(Beginning of DATA PROVIDED)
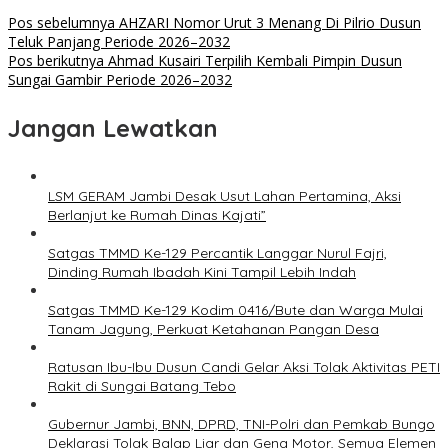
Pos sebelumnya
AHZARI Nomor Urut 3 Menang Di Pilrio Dusun
Teluk Panjang Periode 2026–2032
Pos berikutnya
Ahmad Kusairi Terpilih Kembali Pimpin Dusun
Sungai Gambir Periode 2026–2032
Jangan Lewatkan
LSM GERAM Jambi Desak Usut Lahan Pertamina, Aksi
Berlanjut ke Rumah Dinas Kajati”
Satgas TMMD Ke-129 Percantik Langgar Nurul Fajri,
Dinding Rumah Ibadah Kini Tampil Lebih Indah
Satgas TMMD Ke-129 Kodim 0416/Bute dan Warga Mulai
Tanam Jagung, Perkuat Ketahanan Pangan Desa
Ratusan Ibu-Ibu Dusun Candi Gelar Aksi Tolak Aktivitas PETI
Rakit di Sungai Batang Tebo
Gubernur Jambi, BNN, DPRD, TNI-Polri dan Pemkab Bungo
Deklarasi Tolak Balap Liar dan Geng Motor, Semua Elemen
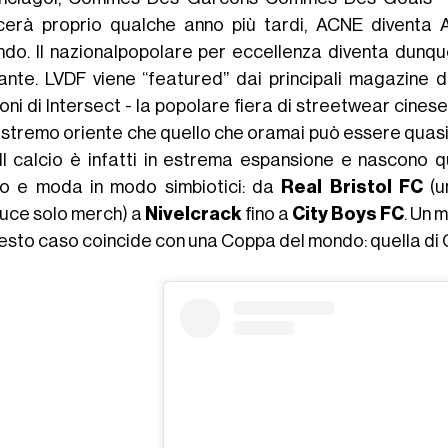
ncerà proprio qualche anno più tardi, ACNE diventa
ndo. Il nazionalpopolare per eccellenza diventa dunq
ante. LVDF viene “featured” dai principali magazine de
oni di Intersect - la popolare fiera di streetwear cinese
’estremo oriente che quello che oramai può essere quasi
 Il calcio è infatti in estrema espansione e nascon
io e moda in modo simbiotici: da
Real
Bristol FC
(u
uce solo merch) a
Nivelcrack
fino a
City Boys FC
. Un 
uesto caso coincide con una Coppa del mondo: quella di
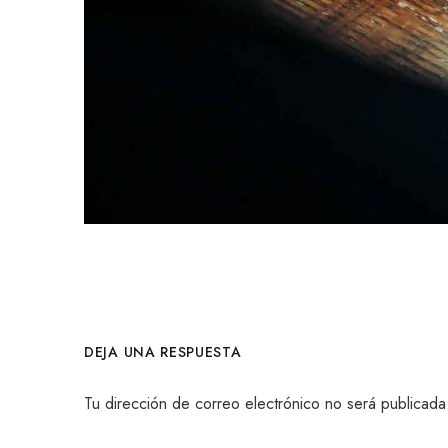
DEJA UNA RESPUESTA
Tu dirección de correo electrónico no será publicada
(End of DATA PROVIDED)
**WHAT THE EXERCISE ASKS**. Copy out all the lines of the records that include "TMMD".

**SOLUTION TO THIS TASK**.
Satgas TMMD Ke-129 Percantik Langgar Nurul Fajri,
Satgas TMMD Ke-129 Kodim 0416/Bute dan Warga Mulai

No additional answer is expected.